Two to three years ago the property market was all about sellers, rising prices and the tale of two cities with Cape Town on a high performance trajectory with no price too high for upper end sellers.
Now, says Samuel Seeff, chairman of the Seeff Property Group, it is all about buyers and the tale of two markets with two distinct price tiers operating in a juxtaposition. The low to mid-market to R1.8 million (R3 million in some areas) has performed well despite perceptions. In contrast, the R10 million-plus upper-end market is almost dead compared to three years ago.
After the initial optimism following the elections, 2019 emerged as challenging for the property market, bogged down by the ongoing low-growth economy, political noise and property ownership concerns. Activity has concentrated largely in the market below R1.8 million (R3 million in some areas) comprising of buyers who are generally committed to staying and happy to buy.
With no discretionary money, this market has been boosted by the favourable mortgage lending climate and unprecedented bank approval rates.
The flat interest rate and July rate cut was a further boost while the flat price growth which has remained in the 3.6% range, has kept house prices flat, further supporting activity in this market.
Although the time on the market lengthened and most sellers have to offer a discount on their asking prices, this market remains fairly active, the property group said.
The market above R10 million which comprises of buyers with discretionary money who do not have to buy, has remained largely in a holding pattern, waiting to see how the economy and political environment unfold. They remain cautious given that property is generally a 20 year investment and want to see visible and significant change in the economy and political situation before committing.
The effect has been a notable decline in high end sales and prices. Activity has practically halved on the Atlantic Seaboard compared to 2016 with the highest price achieved barely reaching R60 million compared to R290 million just three years ago.
In the Sandton/Joburg area, only two R20 million-plus sales have been recorded for this year compared to about 2-3 per month in the 2016/2017 period. Foreign buying remains notably down, and we might actually have more foreign sellers than buyers on the Atlantic Seaboard this year.
When this market does buy, they are spending considerably less per transaction, opting perhaps to take the balance off-shore where they are possibly earning lower yields compared to what they could have earned from a good property market.
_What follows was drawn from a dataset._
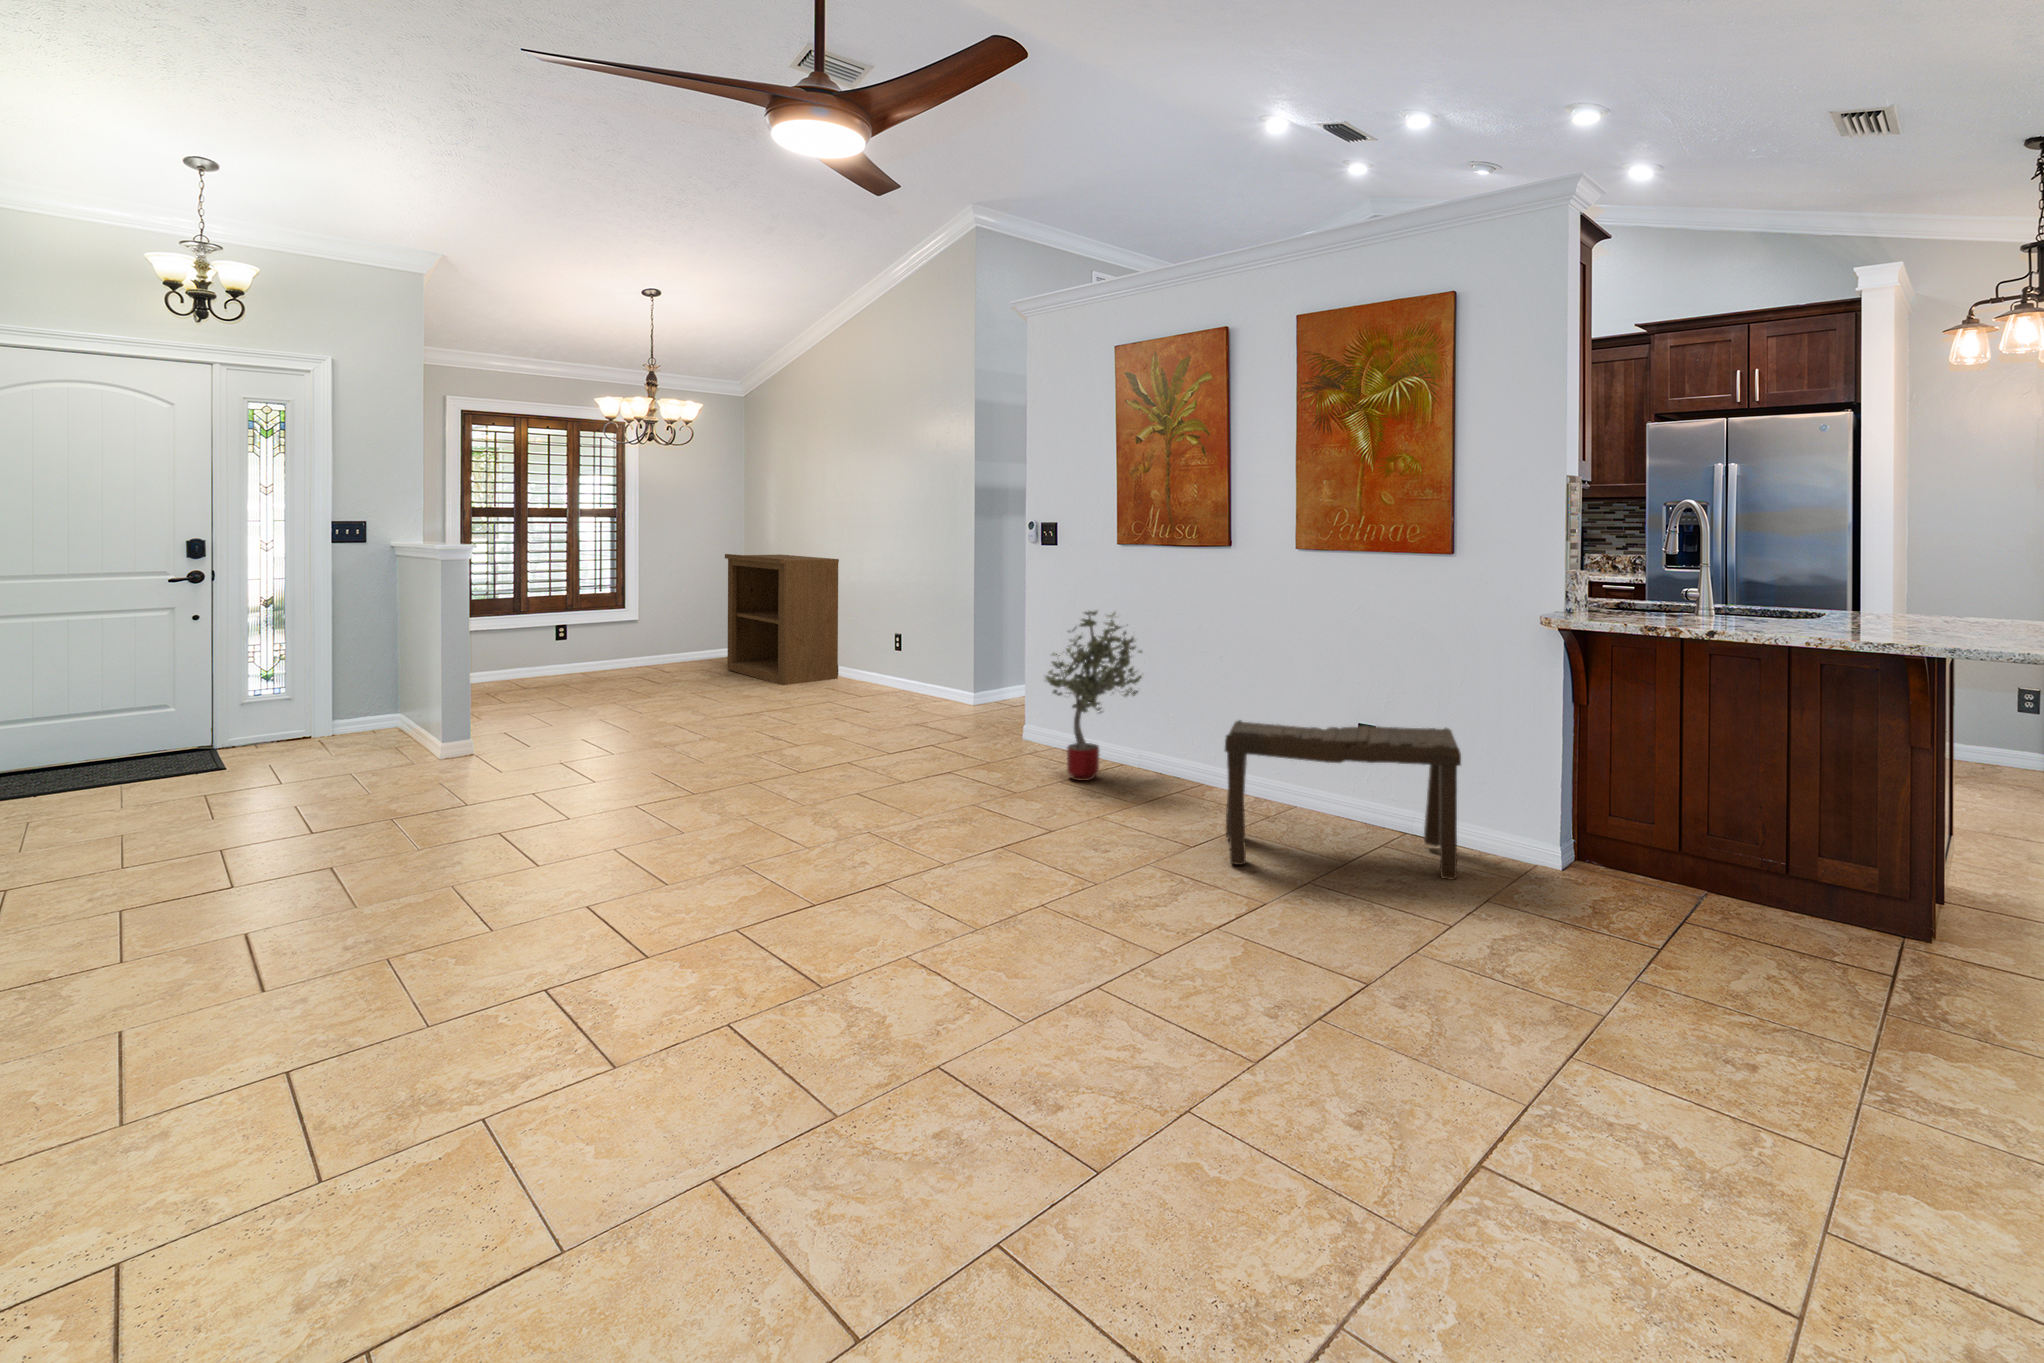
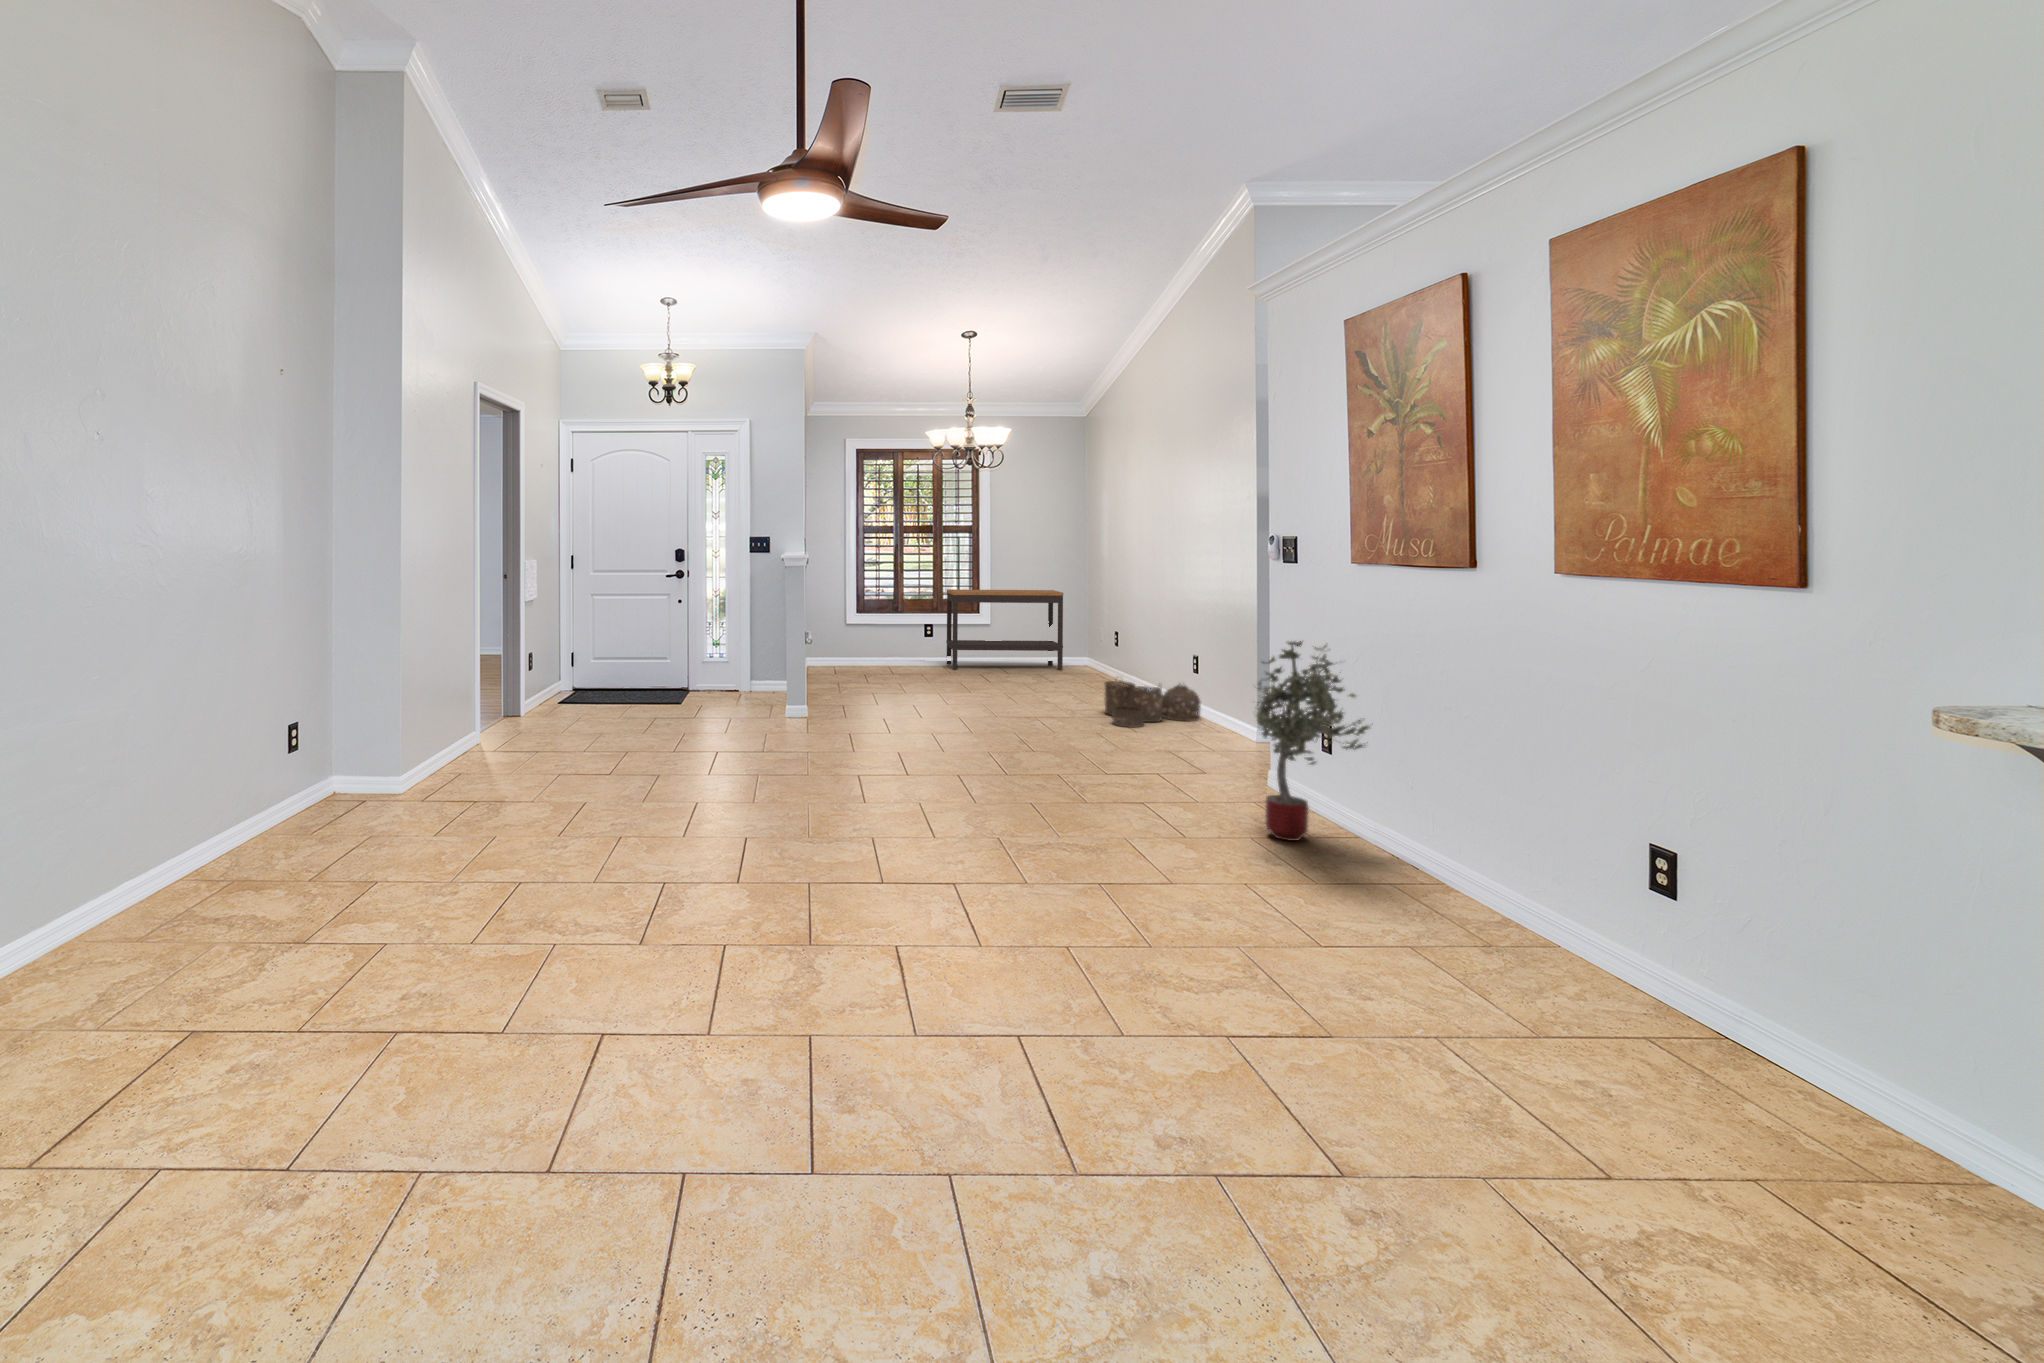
bookshelf: present [725,554,839,685] -> none [1053,569,1146,695]
console table: none [584,578,728,677] -> present [946,589,1063,670]
woven basket: none [822,661,913,711] -> present [1104,677,1201,727]
bench: present [1225,720,1461,880] -> none [1346,797,1803,1125]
The challenge, said Seeff, is that you have to sell a lot of R1 million properties to make up the transfer duty and economic benefits of a R10 million sale.
The upside to the market, is that it is one of the best times to buy and Seeff expects this to remain the case during the early part of 2020. While we anticipate an increase in the number of transactions, the tale of two markets will likely continue with activity concentrated largely below R1.8 million, supported by the low borrowing costs and favourable mortgage lending conditions.
Seeff said that2020 will start off with a market which remains oversupplied in most areas. Price growth is expected to remain flat in the 4% range at best and sellers will need to keep their asking prices market-related or risk not attracting buyer interest.
“That said, the Springbok win has gifted South Africa a ray of sunshine and has shown what is possible and can be achieved if there is political will and commitment. It has lifted the mood in the country, and we hope that this can spill into the economy and property market. Until then property 2020 is likely to be more of the same,” Seeff said.